I had never thought of it that way. He was very happy doing what his dad had done, which was running the tea shop, and here I was living in a foreign country and doing all of these things. I thought back to my village where my dad was born. He came from a very small village where there was no electricity, no water. He had to cross a river in order to go to school. In the rainy season when the river flooded, he would strap his books on the top of his head with a belt and swim to school. He went on to earn his PhD. Then he was a Professor of Chemical Engineering and Chairman of the Department at the University, and my mom also had a PhD in Chemistry. So we were expected to have a very strong education.

We always had this feeling that we'd like to do something better than our parents. In India you grow up with the idea that you can never achieve what your parents achieved. It's very different from here. But in my family, my parents were always saying, “You have to do better than what we did.”

My sister is a medical doctor in the U.S. and Professor of Medicine at Michigan State University. She has just been made Director of Blood Disorders at the Center for Disease Control in Atlanta, and she has really established a name for herself.

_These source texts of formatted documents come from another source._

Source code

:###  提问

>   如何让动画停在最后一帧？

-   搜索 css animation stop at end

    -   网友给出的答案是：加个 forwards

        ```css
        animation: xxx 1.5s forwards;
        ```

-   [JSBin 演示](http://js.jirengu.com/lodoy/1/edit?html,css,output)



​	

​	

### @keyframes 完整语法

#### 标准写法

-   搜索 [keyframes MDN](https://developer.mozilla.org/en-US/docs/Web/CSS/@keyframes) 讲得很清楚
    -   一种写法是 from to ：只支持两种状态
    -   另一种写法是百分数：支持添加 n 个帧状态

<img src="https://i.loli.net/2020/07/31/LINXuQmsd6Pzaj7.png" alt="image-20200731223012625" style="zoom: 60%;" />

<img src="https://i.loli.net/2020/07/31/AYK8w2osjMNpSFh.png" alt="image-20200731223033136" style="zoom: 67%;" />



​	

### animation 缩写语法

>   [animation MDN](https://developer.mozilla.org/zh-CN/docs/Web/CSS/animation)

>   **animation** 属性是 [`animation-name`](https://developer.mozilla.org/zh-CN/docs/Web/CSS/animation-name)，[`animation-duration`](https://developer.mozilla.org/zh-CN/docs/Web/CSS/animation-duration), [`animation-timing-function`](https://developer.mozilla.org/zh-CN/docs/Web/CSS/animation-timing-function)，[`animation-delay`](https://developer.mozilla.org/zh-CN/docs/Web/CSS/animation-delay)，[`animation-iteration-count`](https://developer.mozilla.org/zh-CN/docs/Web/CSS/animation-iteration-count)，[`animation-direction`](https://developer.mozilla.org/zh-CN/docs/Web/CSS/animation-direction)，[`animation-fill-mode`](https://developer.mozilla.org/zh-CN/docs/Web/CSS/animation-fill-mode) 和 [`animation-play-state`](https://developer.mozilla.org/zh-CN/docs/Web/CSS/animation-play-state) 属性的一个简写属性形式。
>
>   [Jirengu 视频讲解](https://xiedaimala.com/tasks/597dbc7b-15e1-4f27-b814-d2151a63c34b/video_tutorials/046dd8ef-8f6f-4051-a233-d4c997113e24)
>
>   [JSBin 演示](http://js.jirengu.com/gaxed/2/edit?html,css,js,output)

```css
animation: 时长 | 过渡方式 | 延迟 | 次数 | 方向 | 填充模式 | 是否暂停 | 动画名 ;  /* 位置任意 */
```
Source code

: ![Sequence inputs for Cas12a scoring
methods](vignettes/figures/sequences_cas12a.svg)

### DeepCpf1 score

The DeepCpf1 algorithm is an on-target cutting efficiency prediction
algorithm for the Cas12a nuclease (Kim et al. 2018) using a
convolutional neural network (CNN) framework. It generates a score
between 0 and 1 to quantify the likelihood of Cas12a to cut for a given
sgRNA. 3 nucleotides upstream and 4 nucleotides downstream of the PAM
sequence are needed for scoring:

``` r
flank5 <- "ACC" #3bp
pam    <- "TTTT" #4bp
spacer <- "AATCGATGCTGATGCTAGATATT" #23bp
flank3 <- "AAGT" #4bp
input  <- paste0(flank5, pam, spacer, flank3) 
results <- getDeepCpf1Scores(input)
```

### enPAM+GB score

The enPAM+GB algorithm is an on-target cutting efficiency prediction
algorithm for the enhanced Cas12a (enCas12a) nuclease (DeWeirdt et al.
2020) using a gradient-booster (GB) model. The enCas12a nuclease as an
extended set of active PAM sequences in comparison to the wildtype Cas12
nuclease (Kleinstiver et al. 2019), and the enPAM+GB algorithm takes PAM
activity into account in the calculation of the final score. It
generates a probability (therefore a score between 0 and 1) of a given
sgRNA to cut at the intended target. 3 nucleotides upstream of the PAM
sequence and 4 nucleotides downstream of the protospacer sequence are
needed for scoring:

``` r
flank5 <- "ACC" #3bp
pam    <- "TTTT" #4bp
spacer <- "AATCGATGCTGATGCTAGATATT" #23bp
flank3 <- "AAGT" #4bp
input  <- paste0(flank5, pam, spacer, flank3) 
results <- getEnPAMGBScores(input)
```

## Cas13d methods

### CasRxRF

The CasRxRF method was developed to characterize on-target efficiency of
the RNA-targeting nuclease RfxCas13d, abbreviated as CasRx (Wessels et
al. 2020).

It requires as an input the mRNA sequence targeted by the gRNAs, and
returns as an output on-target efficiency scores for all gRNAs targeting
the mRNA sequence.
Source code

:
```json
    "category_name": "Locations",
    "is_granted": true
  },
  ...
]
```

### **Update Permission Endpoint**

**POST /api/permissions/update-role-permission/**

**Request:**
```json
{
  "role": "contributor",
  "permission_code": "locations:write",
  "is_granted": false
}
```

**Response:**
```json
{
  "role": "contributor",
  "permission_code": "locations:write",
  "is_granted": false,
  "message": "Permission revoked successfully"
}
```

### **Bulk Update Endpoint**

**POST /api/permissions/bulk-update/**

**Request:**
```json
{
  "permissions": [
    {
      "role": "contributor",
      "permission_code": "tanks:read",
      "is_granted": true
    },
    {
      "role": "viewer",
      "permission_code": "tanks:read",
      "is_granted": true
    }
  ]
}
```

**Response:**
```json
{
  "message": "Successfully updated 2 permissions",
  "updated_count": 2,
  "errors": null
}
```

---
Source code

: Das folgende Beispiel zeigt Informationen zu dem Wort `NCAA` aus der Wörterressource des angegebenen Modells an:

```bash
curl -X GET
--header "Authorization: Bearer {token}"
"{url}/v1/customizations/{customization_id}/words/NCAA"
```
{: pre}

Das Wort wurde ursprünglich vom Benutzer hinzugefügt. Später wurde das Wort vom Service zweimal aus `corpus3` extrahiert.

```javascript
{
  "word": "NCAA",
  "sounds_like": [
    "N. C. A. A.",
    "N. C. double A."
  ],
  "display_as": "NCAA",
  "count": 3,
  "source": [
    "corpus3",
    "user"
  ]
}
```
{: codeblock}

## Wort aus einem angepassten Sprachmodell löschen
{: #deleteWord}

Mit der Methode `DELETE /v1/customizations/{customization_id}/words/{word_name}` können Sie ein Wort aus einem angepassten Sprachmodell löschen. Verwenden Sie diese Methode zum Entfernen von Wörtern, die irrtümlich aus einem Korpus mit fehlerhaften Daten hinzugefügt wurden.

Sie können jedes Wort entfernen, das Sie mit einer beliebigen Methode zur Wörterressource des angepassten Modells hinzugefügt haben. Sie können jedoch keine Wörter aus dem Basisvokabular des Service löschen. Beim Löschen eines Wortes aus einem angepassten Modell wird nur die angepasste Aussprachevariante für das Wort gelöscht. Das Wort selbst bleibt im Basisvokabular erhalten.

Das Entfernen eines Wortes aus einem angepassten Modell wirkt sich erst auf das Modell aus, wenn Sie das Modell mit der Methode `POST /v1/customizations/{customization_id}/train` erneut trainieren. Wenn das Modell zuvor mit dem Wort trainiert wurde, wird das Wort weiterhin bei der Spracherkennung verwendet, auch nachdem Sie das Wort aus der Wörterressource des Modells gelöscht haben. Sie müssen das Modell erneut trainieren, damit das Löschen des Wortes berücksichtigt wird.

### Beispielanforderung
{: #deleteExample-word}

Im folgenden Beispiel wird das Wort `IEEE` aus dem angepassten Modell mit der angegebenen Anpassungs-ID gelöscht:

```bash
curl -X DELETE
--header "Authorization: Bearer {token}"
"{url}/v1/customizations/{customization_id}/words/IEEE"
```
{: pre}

When you ask a child here what he/she wants to do when they grow up, the typical answer is, “I don't know.” In India the influence of the parents is very strong. There was strong emphasis on education, and right from the beginning parents drilled into their children what they would be when they grew up. For example, as I was growing up, I knew I was going to be an engineer, and my sister knew that she would be a doctor. That's the way we grew up, and we always knew the answer when somebody asked what we wanted to be. It was a done deal.

I remember I was so scared of math in the second grade, and my mother is very, very good at it. I said, “I'm never going to get this.” So she spent all of that summer working with me trying to help me understand that in math you never try to memorize things. You try to figure out why it's done that way because there is a very logical way to do it. From then on I always scored 100%. It was just built in that I don't have to be afraid of it. There is nothing to discuss in math. Either you're right or you're wrong. There is no maybe.

After pondering my friend's question, I realize I would not change anything in my life because I'm so blessed with the family I have, with my wife Diane and our children and grandchildren. Now it's such a joy! I have the best of both worlds!